Hallsey joined state government in 1970 and served in several positions with the state parks system. Since retirement, he’s been a tireless volunteer organizer working on the trail’s mountain sections and a board member of the nonprofit support group Friends of the Mountains-to-Sea Trail. His private sojourn along the trail was completed in stages this year — a total of 84 days ending at Clingman’s Dome. Among fewer than three dozen people who’ve completed the route, he is the first to have paddled the Neuse and Yadkin rivers as part of the journey.

“As I have hiked some of the formidable terrain of Linville Gorge, Mount Mitchell and the Pisgah and Nantahala forests on rugged trials with huge stones moved by hand to form steps and erosion controls, I have realized that nothing is impossible for impassioned humans filled with vision and faith,” he said. “These trails were built in difficult places, many of them by senior citizens in their retirement years. There are additional communities and citizen volunteer groups along the way taking up the dream of the MST.”

Hallsey took the bit in his teeth after Lee proposed the idea at a trails conference. As the first state trails coordinator, he began drawing up a route, and negotiating with landowners, including the federal government since the trail flows through the Great Smoky Mountains National Park, the Blue Ridge Parkway and two national forests.
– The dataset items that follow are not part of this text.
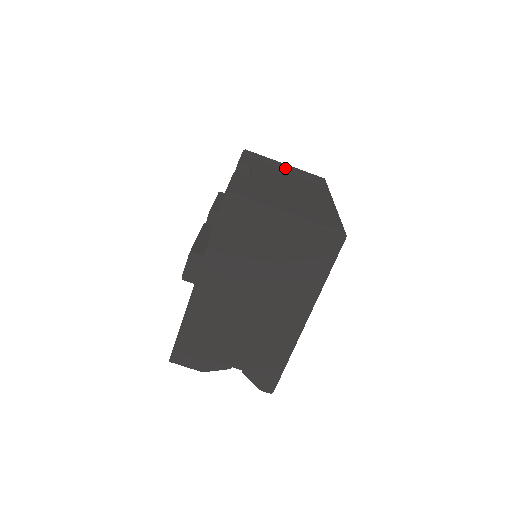
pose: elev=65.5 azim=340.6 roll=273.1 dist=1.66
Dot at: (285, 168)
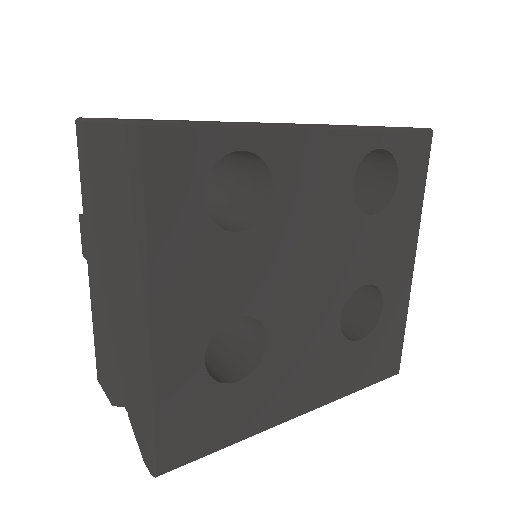
Dot at: occluded
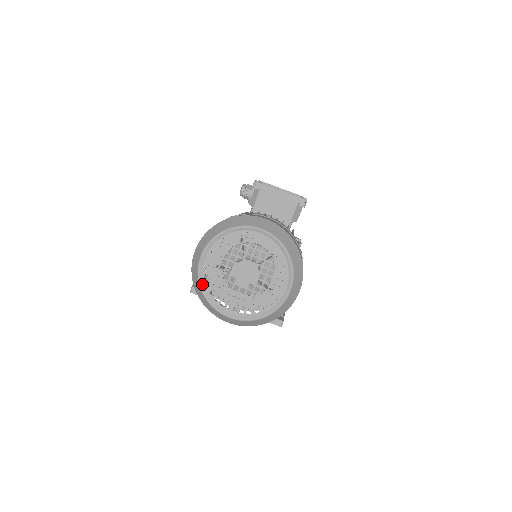
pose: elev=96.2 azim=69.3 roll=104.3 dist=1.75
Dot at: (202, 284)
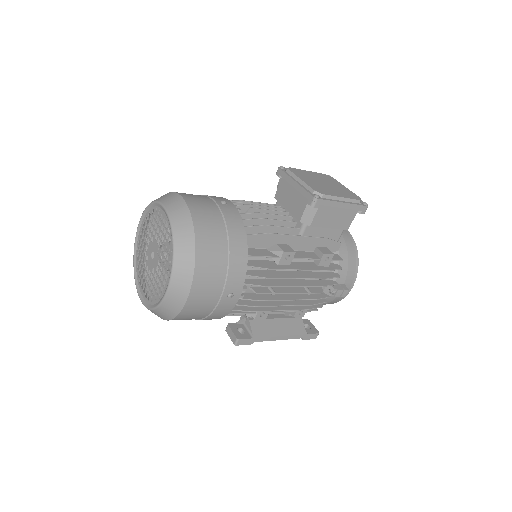
Dot at: (135, 256)
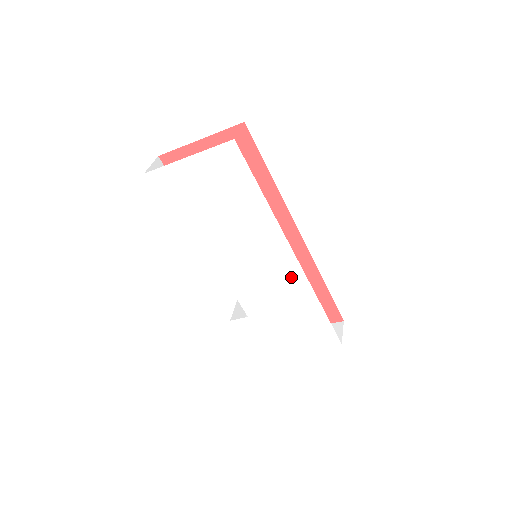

The Mountains-to-Sea State Trail is a unit of the state parks system reaching from Clingman’s Dome in the national park to Jockey’s Ridge State Park on the coast. Each year, thousands of people hike sections of the trail, and they’ve included President Barak Obama and a world-renowned endurance runner to set a record of just over 22 days earlier this year. More than 500 miles of the trail are completed with mostly rural roads providing the links.